Preparation of specimen with cylindrical geometry by focused ion beam milling. (A) A scanning electron microscope image of a precursor to the final cylindrical specimen (B) that was obtained by focused ion beam milling from a slab of resin containing chemically fixed yeast cells. The outline of an individual yeast cell is visible within the specimen as an oval area of high contrast. A platinum layer is present on the top of the precursor that is mounted to a copper support grid visible at the bottom. (B) The final needle-like specimen is seen. (C) A transmission electron microscope image of the specimen shown in (B); at the top of the needle, the remaining layer of platinum is visible; within the needle, lighter areas represent the resin matrix while dark, oval areas originate from yeast cells embedded in the matrix.
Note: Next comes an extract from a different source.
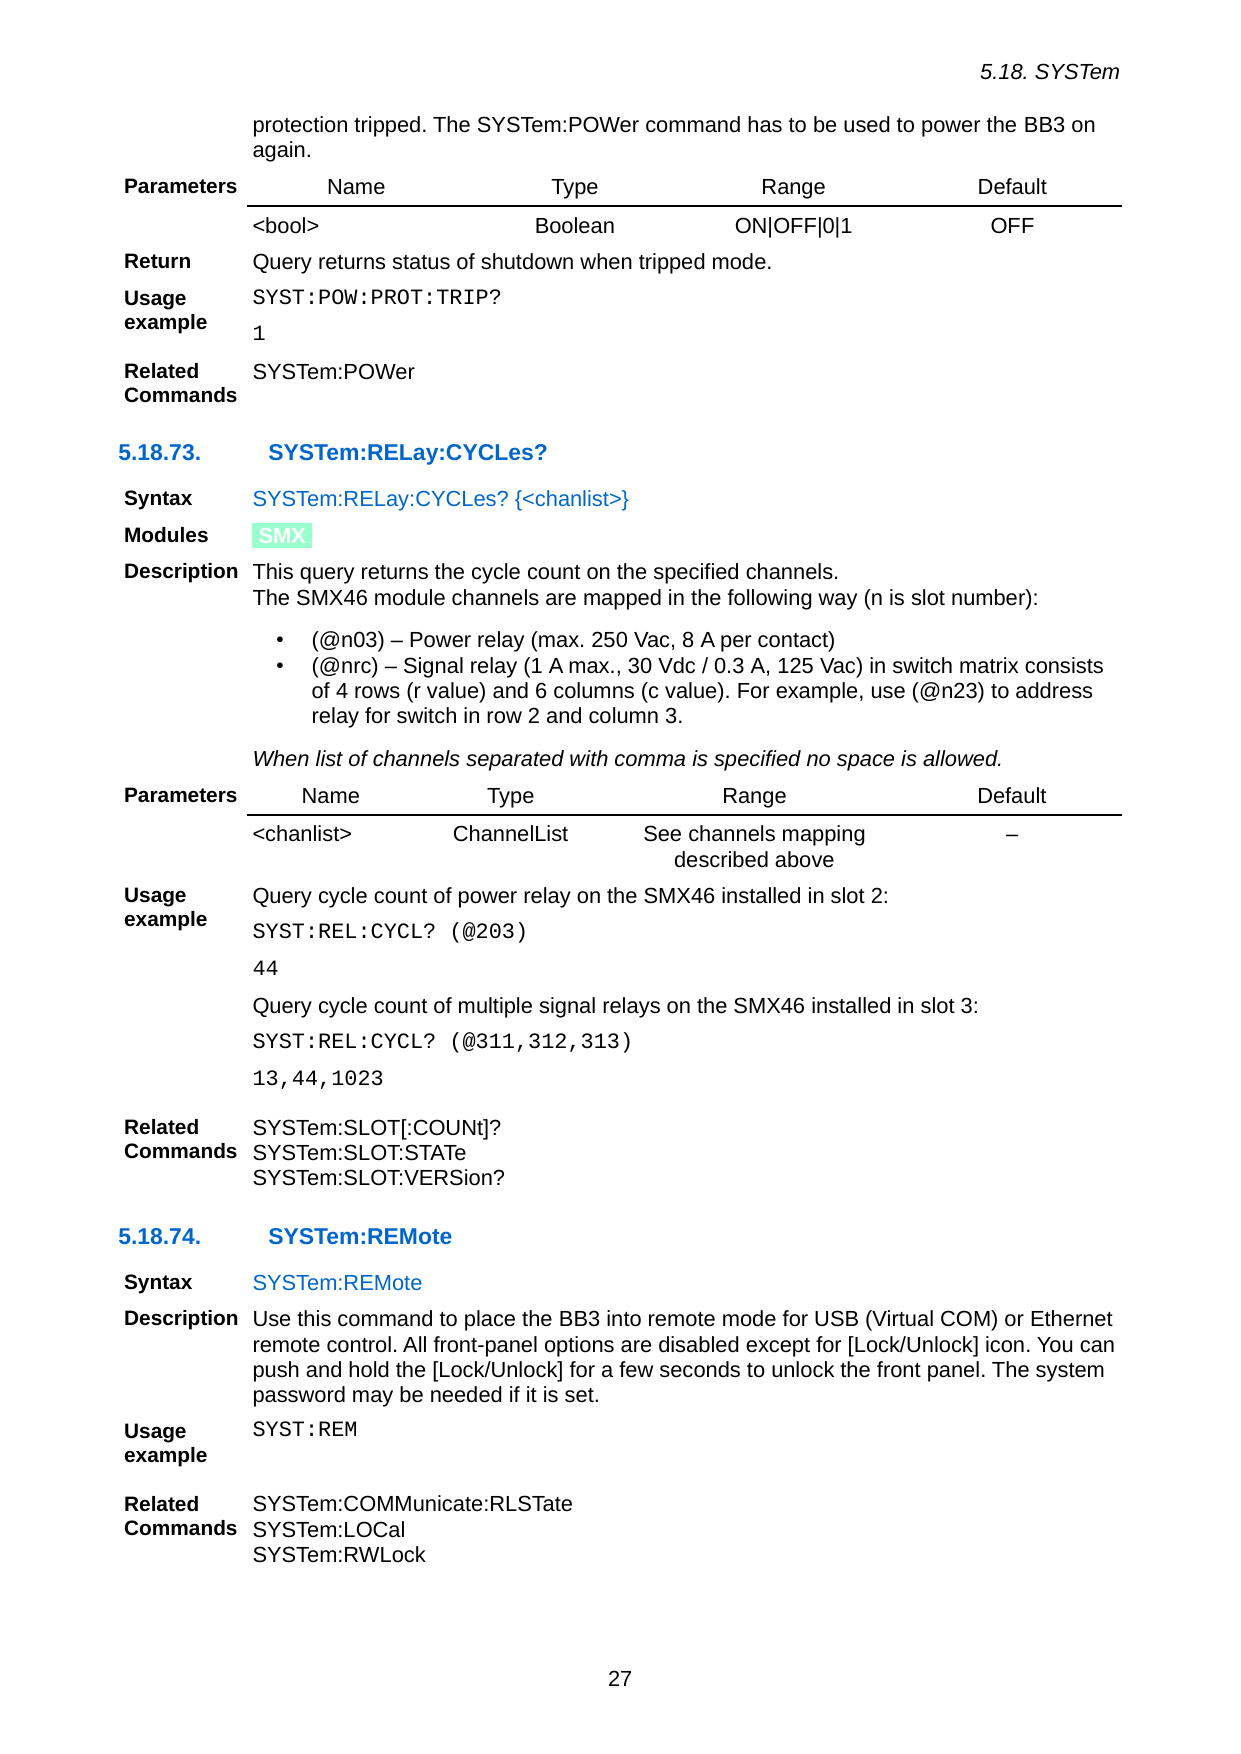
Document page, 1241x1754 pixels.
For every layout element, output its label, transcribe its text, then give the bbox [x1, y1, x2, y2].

The copper support is visible at the bottom. Inset (C), a projection image of a subvolume from a single yeast cell is shown at higher magnification. Scanning electron microscope images were collected using a Nova 600 NanoLab microscope operating at 5 kV and transmission electron microscope images were collected using a Sphera G2 microscope operating at 200 kV. Scale bars: (A–C), 2 μm, insets, 0.5 μm.